Saturday, November 12, 2011

Stupid Maryland

I woke up this morning super sad and all I could think about is how much fun I had in Jacksonville.  I used to go to movies.  I used to do fun things.  And here?  I count every penny until my stomach burns.  I don't sleep like a normal person anymore.  I know I'm not supposed to allow anyone or anything to make me a victim, but right now I can't help it.  Okay, wait maybe I can help it.  But it is an easy pitfall to go careening into.  I miss the fact that there was warmth and sunshine there.  The weather had little to no bite to it.  I must sound like a broken record. 
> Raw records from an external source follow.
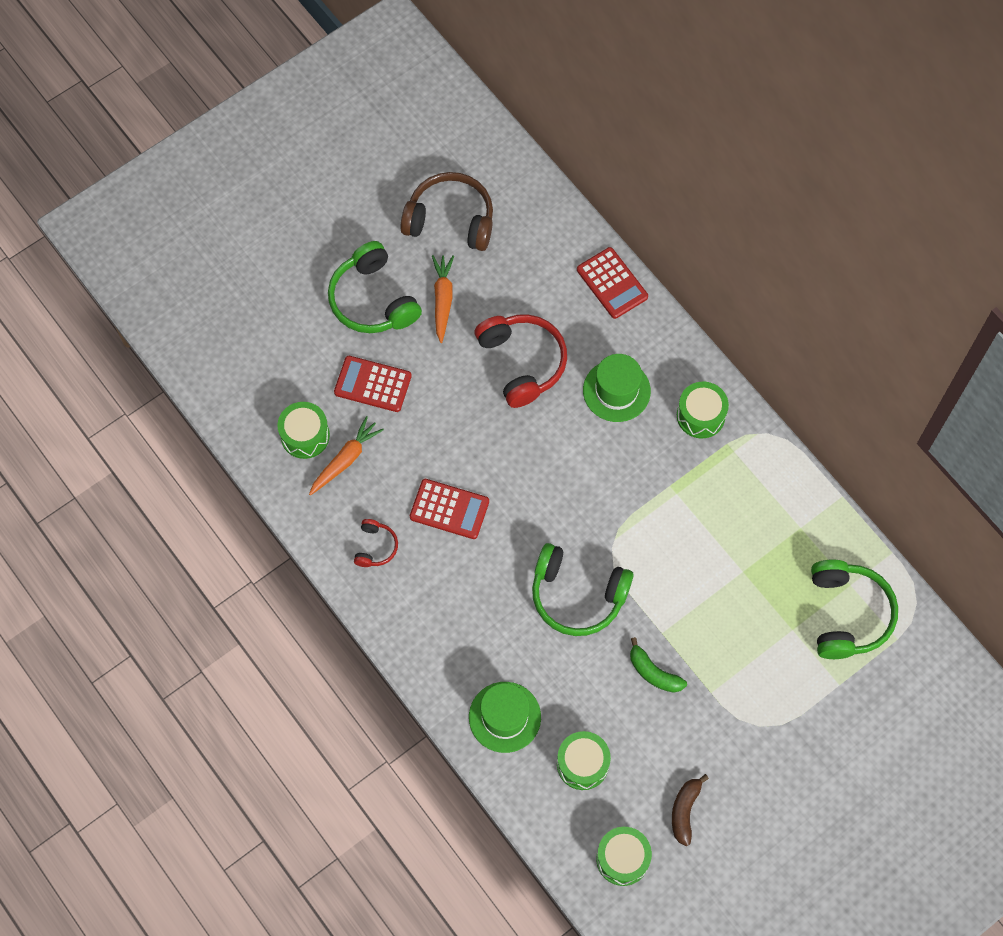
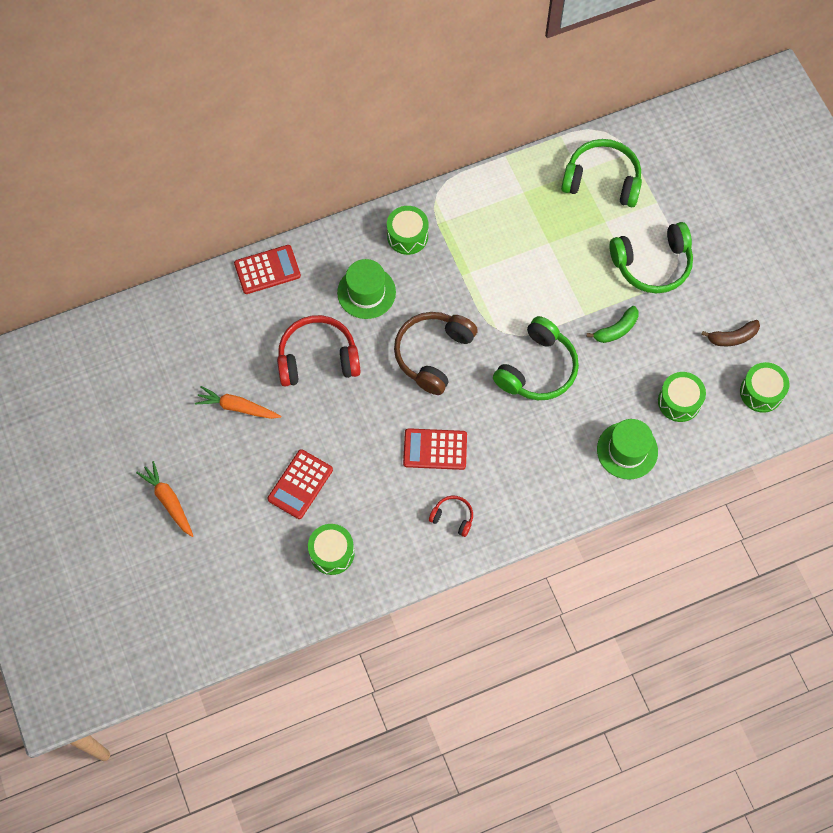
camera: 75 degrees left, 0 degrees up
orange carrot [309,416,384,496] -> orange carrot moved to [136,461,193,537]
green headphones [328,241,422,333] -> green headphones moved to [610,222,693,293]
brown headphones [400,172,493,251] -> brown headphones moved to [394,312,478,395]
red calculator [410,479,489,539] -> red calculator turned 120 degrees counterclockwise [403,428,467,470]
brown banana [672,774,709,846] -> brown banana turned 45 degrees counterclockwise [701,320,760,346]

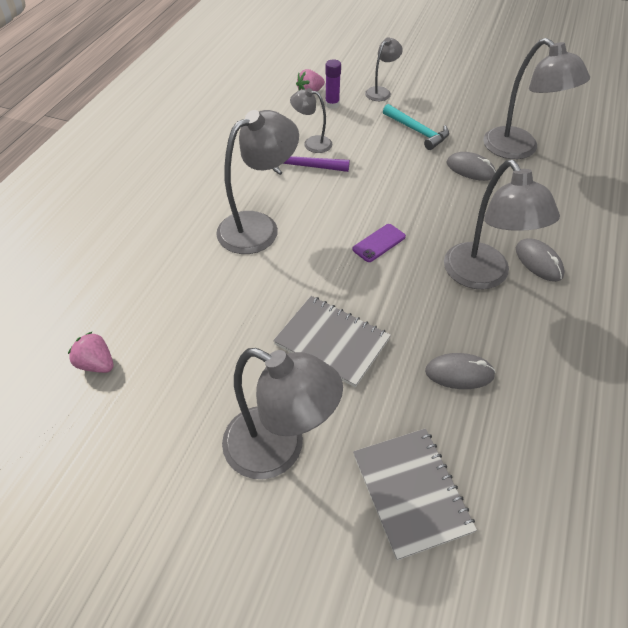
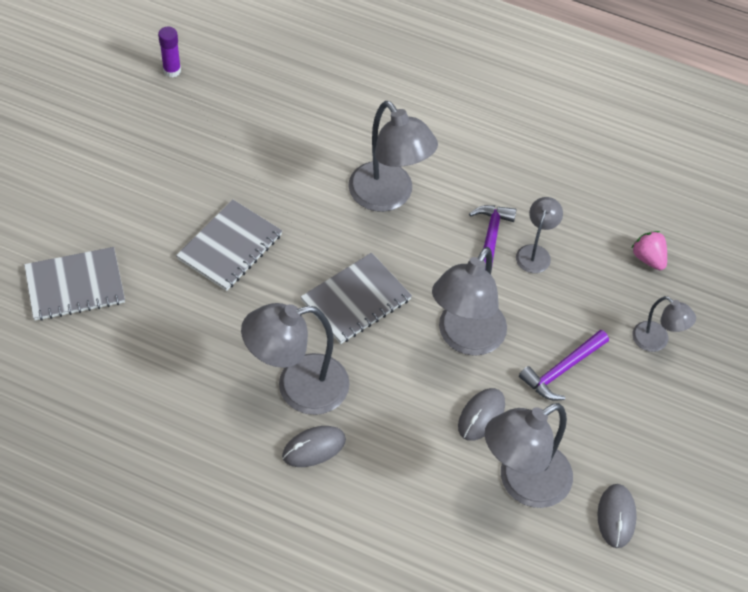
camera: 90 degrees right, 5 degrees up
pink strawberry [68,331,114,373] -> none
grey lamp [222,348,343,479] -> grey lamp moved to [432,247,507,356]
purple glue stick [325,59,341,109] -> purple glue stick moved to [158,27,181,77]
purple phone [352,224,406,262] -> grey notebook [301,253,412,344]
turquoise hammer [383,104,449,150] -> purple hammer [519,330,609,400]
grey mouse [425,353,496,389] -> grey mouse moved to [598,484,637,548]

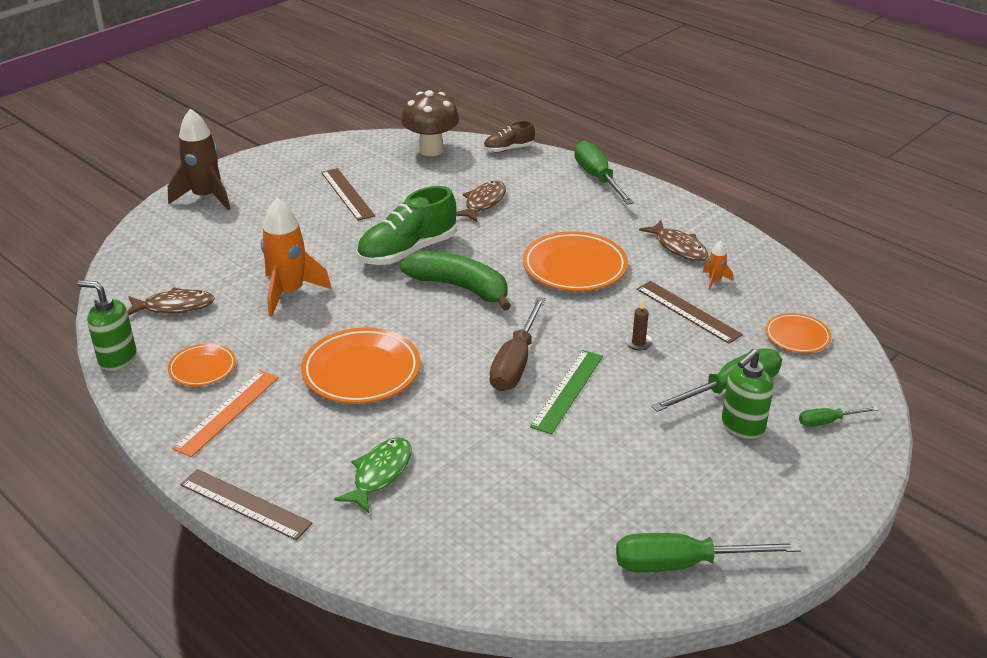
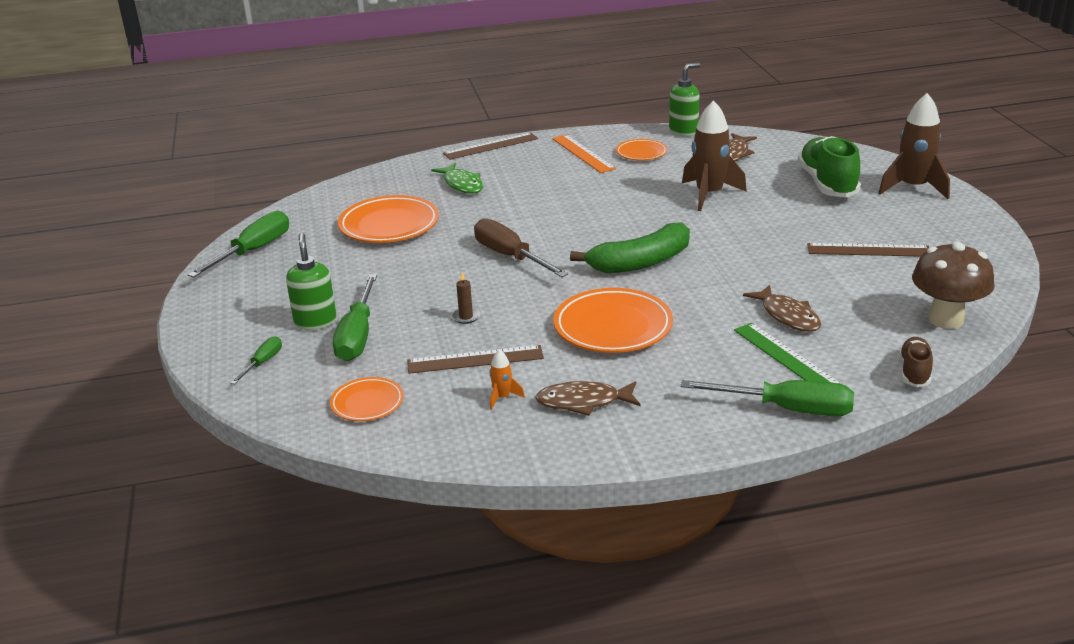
camera: 125 degrees right, 5 degrees down
orange rocket [261,198,332,317] -> brown rocket [682,100,747,211]
orange plate [301,327,421,404] -> orange plate moved to [338,195,439,243]
green shoe [356,186,457,265] -> green shoe moved to [798,136,861,197]
green ruler [530,350,603,434] -> green ruler moved to [734,323,843,385]

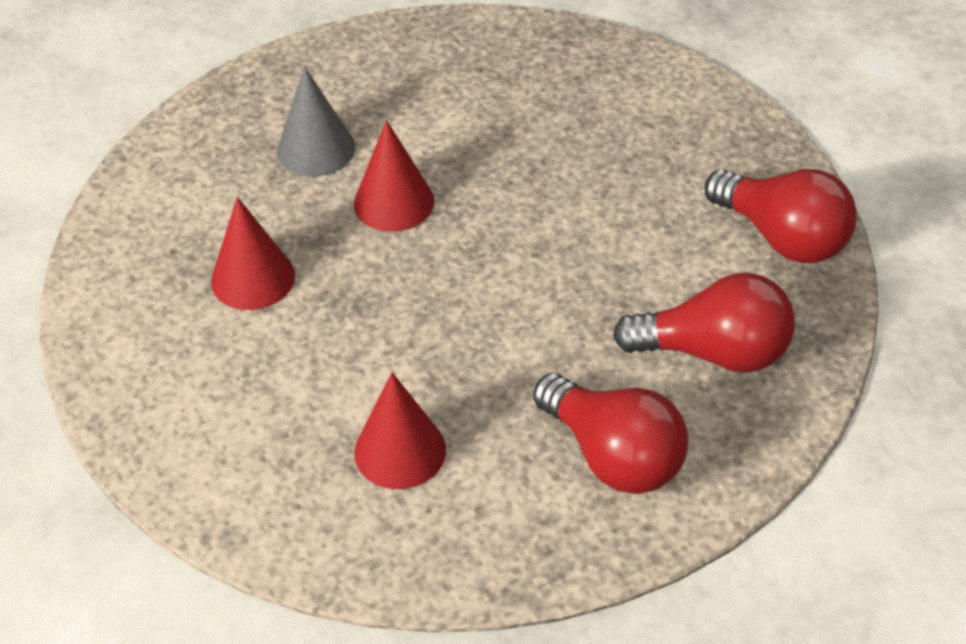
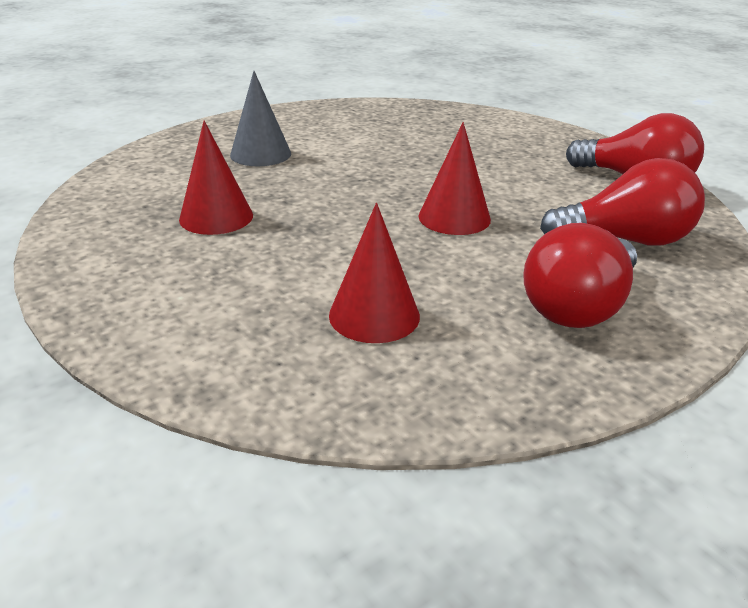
camera: 10 degrees left, 15 degrees down
red cone [354,120,434,232] -> red cone moved to [418,122,491,235]
red light bulb [533,373,688,494] -> red light bulb turned 90 degrees clockwise [523,223,637,328]

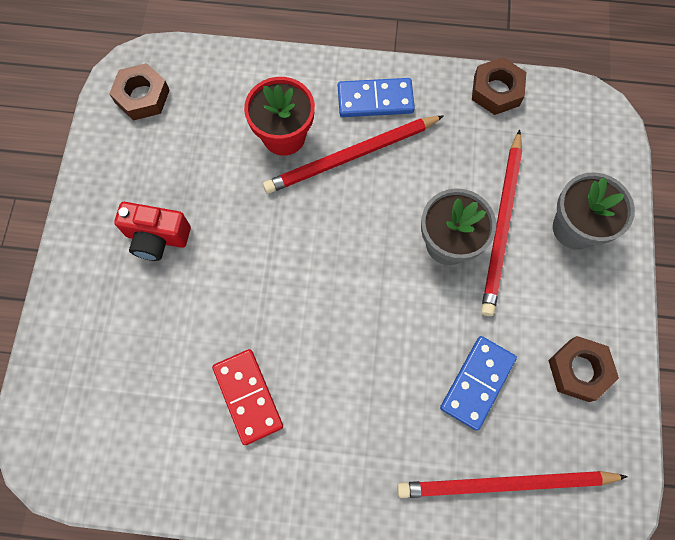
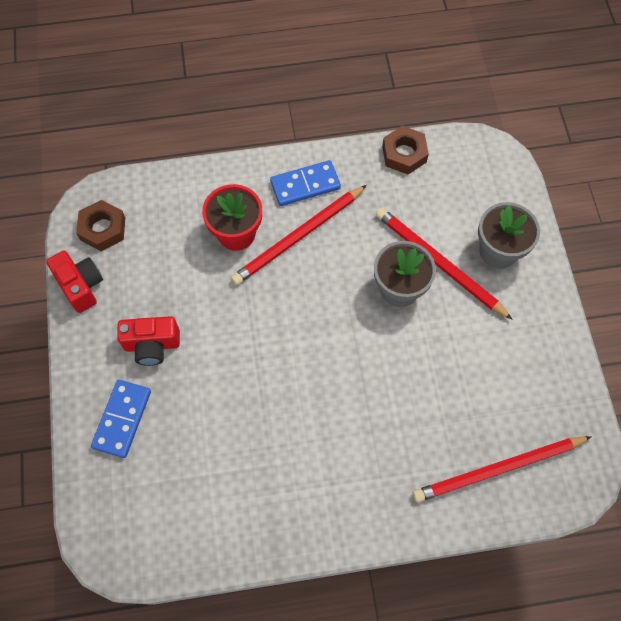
camera: 15 degrees left, 5 degrees down
red domino [212,349,283,445] -> none
blue domino [440,336,517,431] -> blue domino moved to [91,380,151,458]
red pencil [481,129,522,316] -> red pencil turned 135 degrees clockwise [376,208,513,320]
brown nut [548,336,619,402] -> none
none -> red camera [46,251,103,313]

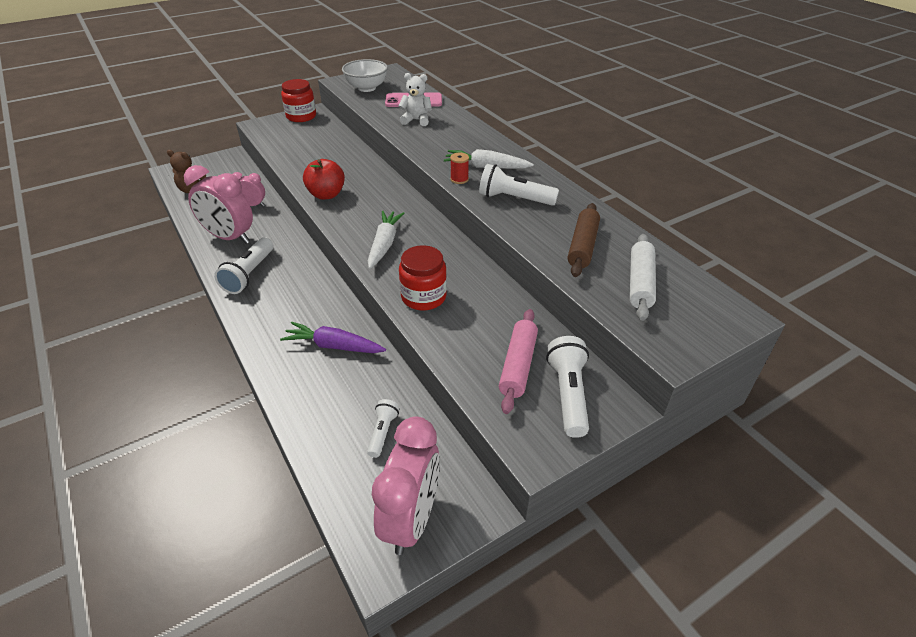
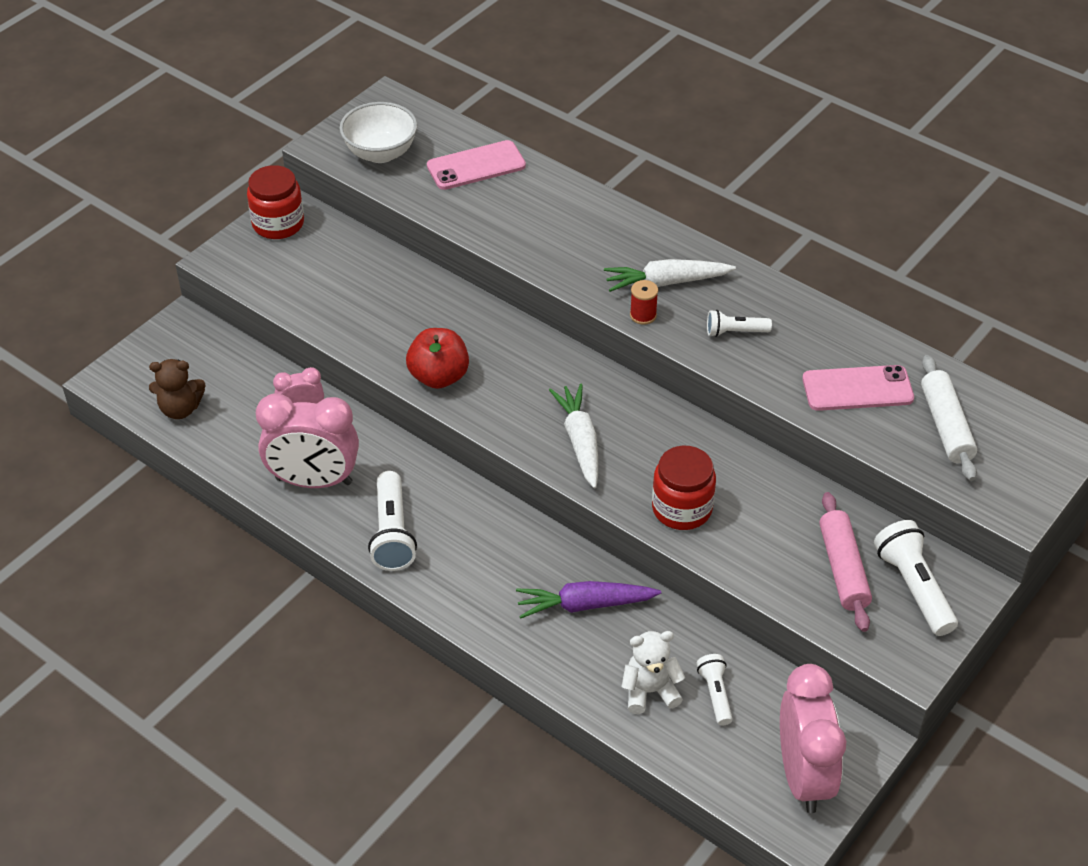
camera: 20 degrees left, 5 degrees up
white teddy bear [398,73,432,126] -> white teddy bear moved to [622,631,685,714]
white flashlight [479,164,559,206] -> white flashlight [707,310,772,337], size x0.59
brown rolling pin [568,203,600,277] -> pink phone [802,365,914,411]

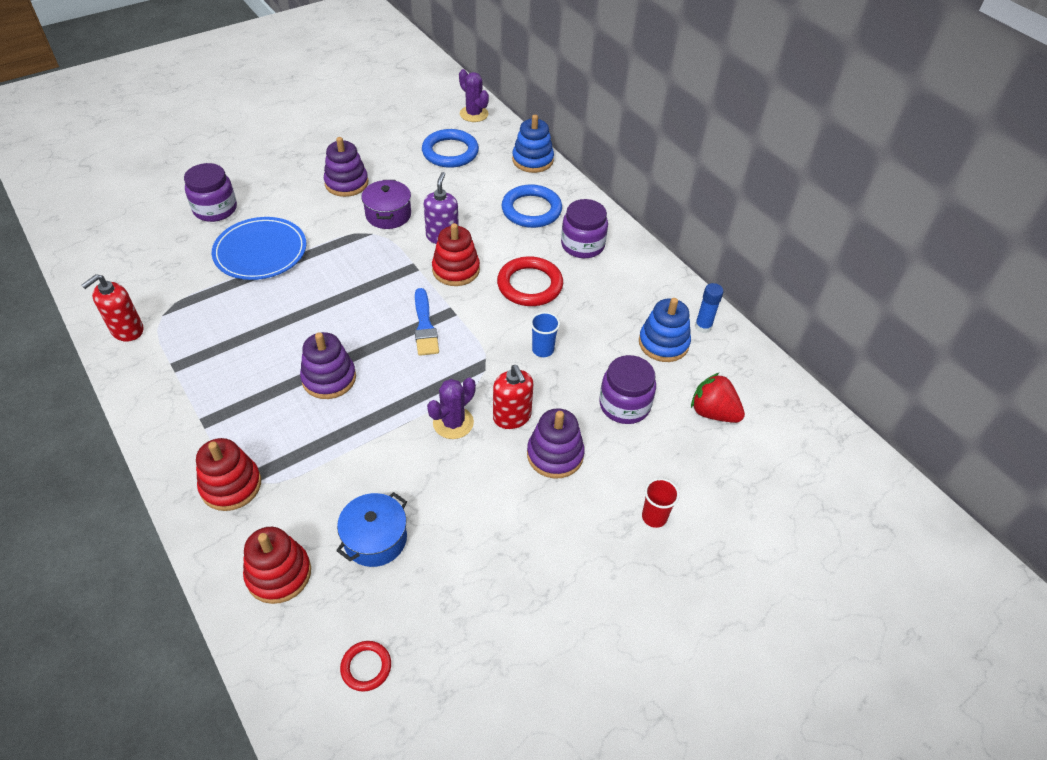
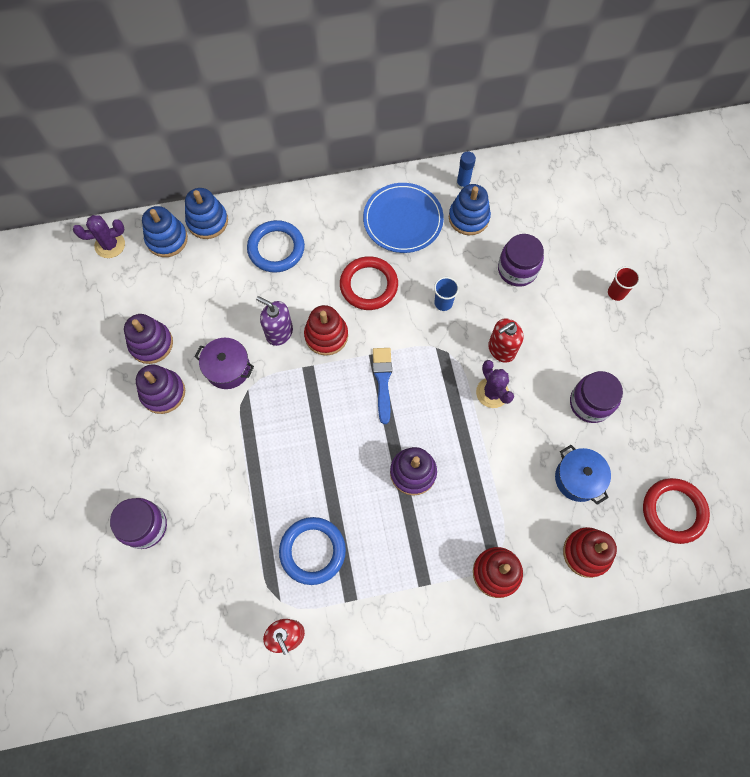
camera: 65 degrees left, 20 degrees up
blue plate [212,217,307,280] -> blue plate moved to [363,183,444,253]
red ring [340,641,391,692] -> red ring [643,478,710,544], size x1.87
blue brush [415,288,439,356] -> blue brush turned 105 degrees counterclockwise [373,348,392,424]
blue ring [422,129,479,168] -> blue ring moved to [279,517,346,585]
red soap dispenser [493,365,533,429] -> red soap dispenser turned 150 degrees clockwise [488,318,524,363]
purple stacking toy [527,408,585,478] -> purple stacking toy moved to [124,314,173,364]
purple jar [561,199,608,258] -> purple jar moved to [570,371,623,423]
red strawberry [691,373,745,423] -> none
none -> blue stacking toy [142,206,188,257]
How am I supposed to get over this?  Why won't anyone hire me?  Why am I so completely undesirable by Maryland standards?  Maryland doesn't make me happy and I don't know if I can see myself spending the rest of my life here.  There's only one small problem.  NB lives here.  And he likes it here and he is NEVER cold.  I'm from the SOUTH....duh.  It's almost like God says if you want this______, then you have to give up everything else that makes you happy.   If you want everything else that makes you happy, then you have to give up NB.  Pick.  I just want to be happy but I don't think I will ever fit in anywhere.  I am and will always be a freak.  But I guess that being a freak is a not so bad after all.